Native plants have their place in the environment where they grow and reproduce and provide food and shelter to other organisms. These relationships have developed over millennia and provide for a balance in that ecosystem. The native Wax myrtle (Morella cerifera) is the small tree with the serrated leaves just behind the back of the sign. It is able to fix nitrogen from the air, an adaptation to living in poor nutrient soils. The leaves manufacture an aromatic resin which the plant may use to repel potential insect predators but some caterpillars, like the Puss Moth (known for its extremely painful sting), do use it as a host. The resin shows up as yellow dots when the leaf is magnified, as seen in the picture, and you can often smell it if you crush a leaf in your fingers.

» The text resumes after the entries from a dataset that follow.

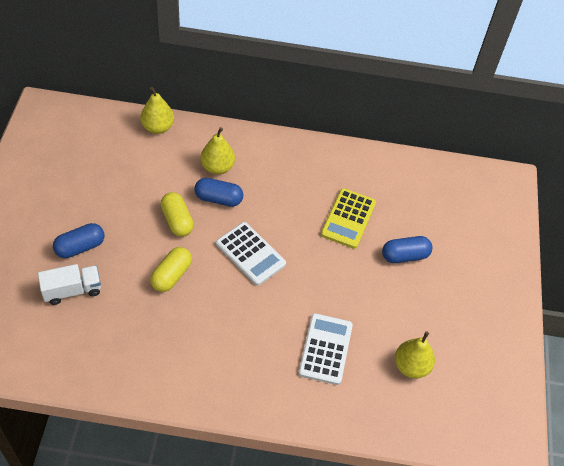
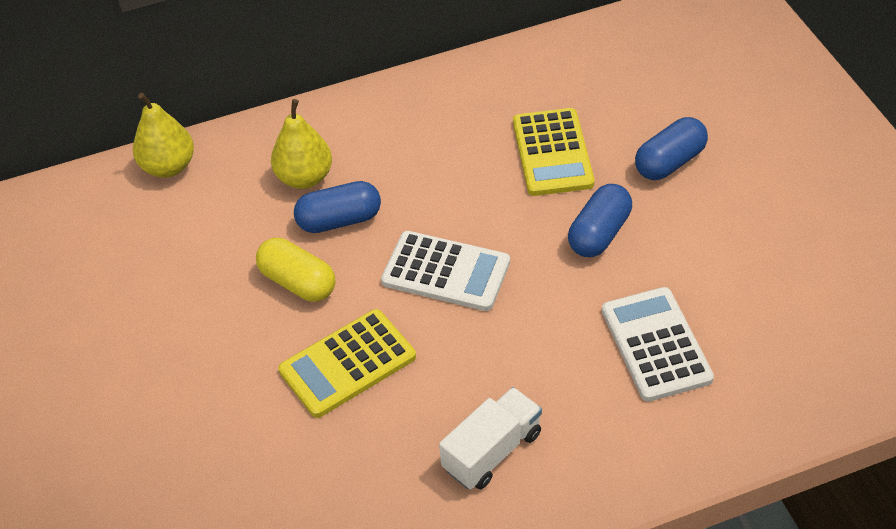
camera: 20 degrees left, 5 degrees down
(72, 290) = (202, 469): white truck -> white truck (492, 451)
(80, 247) = (168, 398): blue capsule -> blue capsule (599, 233)
(171, 275) = (347, 364): yellow capsule -> yellow calculator
(411, 366) = (792, 303): yellow pear -> none

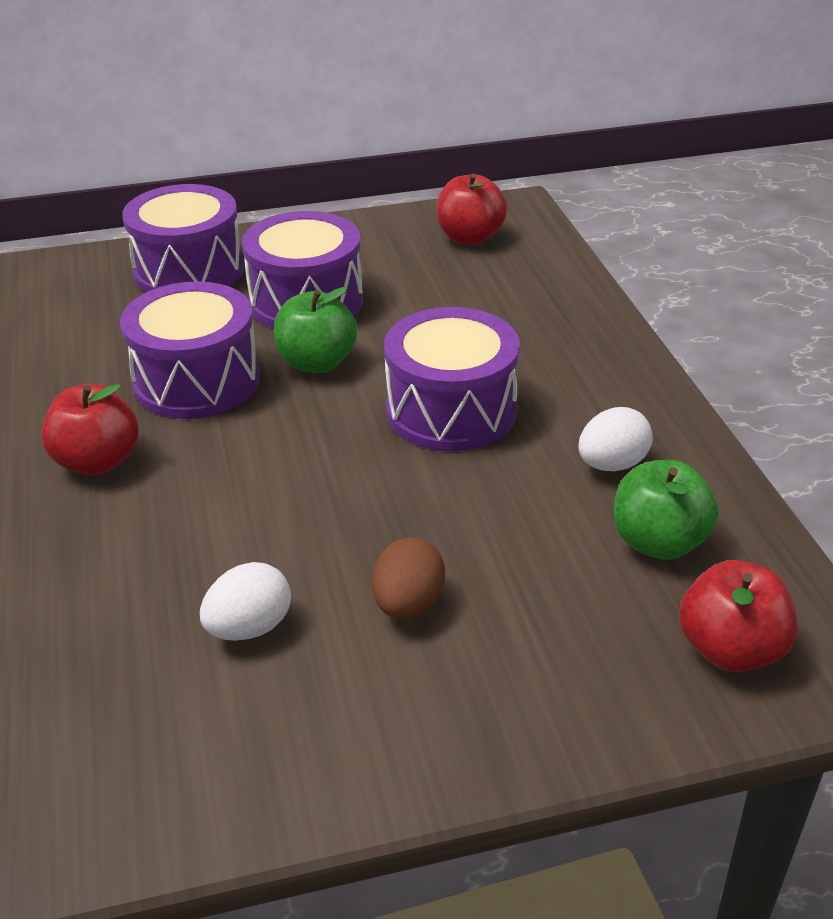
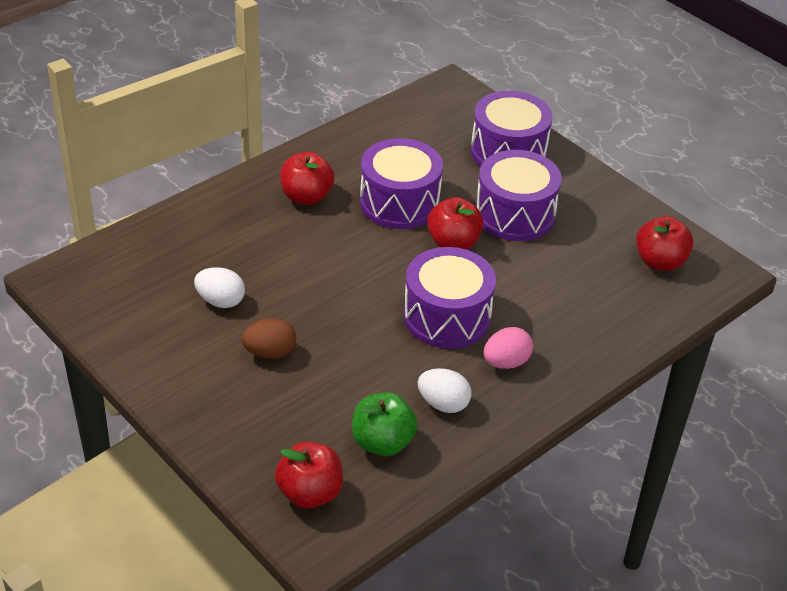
camera: 60 degrees right, 5 degrees up
(316, 363) = (453, 243): green apple -> red apple
(565, 391) = (506, 362): none -> pink egg

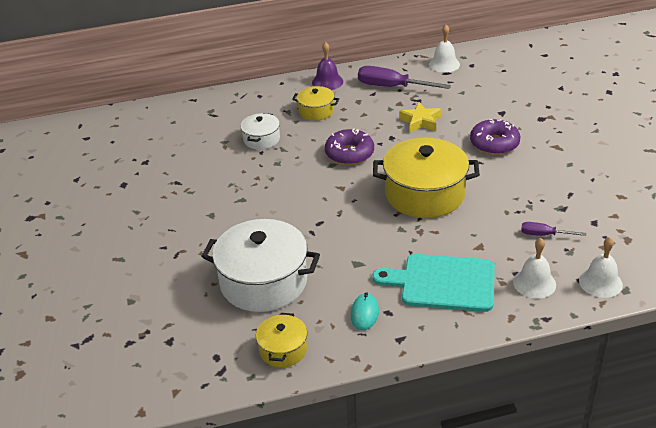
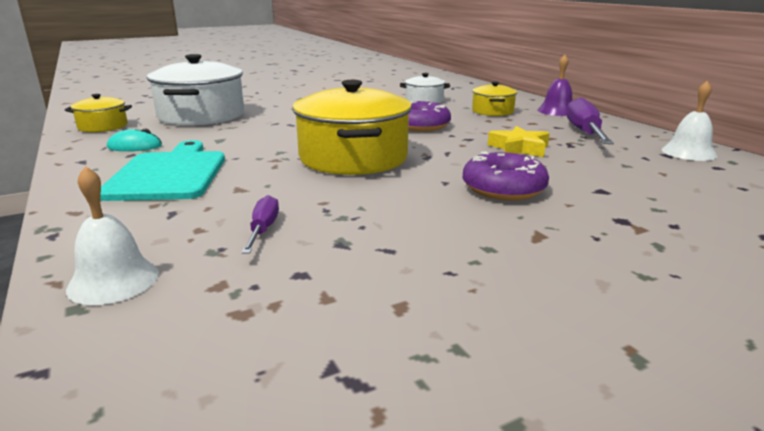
camera: 75 degrees right, 15 degrees down
(534, 283) = (141, 225): white bell -> none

Wax Myrtles usually have separate male and female plants and the berries ripen to a shiny grey color in late winter and spring, just in time for bird migration. The fat and carbohydrates that the berries contain are important energy sources for migrating birds. I have been told that flocks of migrating swallows will decend on wax myrtle bushes and quickly strip the berries from them. Humans have extracted the waxy coating on the berries by boiling and used it to make candles, providing those candles with a bayberry scent. It takes 15 lbs of berries to make 1 lb of wax.
An exotic plant arriving in a foreign environment may have come from a similar environment and thrive but will not provide the function that a native does. Native fauna may not recognize it as a source of pollen or food right away thus limiting reproduction and dispersal of the exotic. The exotic may face competition and have few defenses to predation and disease therefore the exotic's place in the ecology may be limited. Like many exotics, the Skyrocket Plant (Clerodendrum indicum) was brought to Florida from Asia as an ornamental and has escaped into the wild. You can see one on the other side of the trail. The long cream colored flowers bloom in October and November and are followed by spectacular dark berries surrounded by bright red sepals that persist through the winter. It has overcome many obstacles to become naturalized but its not obvious how it will fit in. At least it has not been presently identified as a harmful invasive like the Brazilian Pepper Tree, that we will meet later on.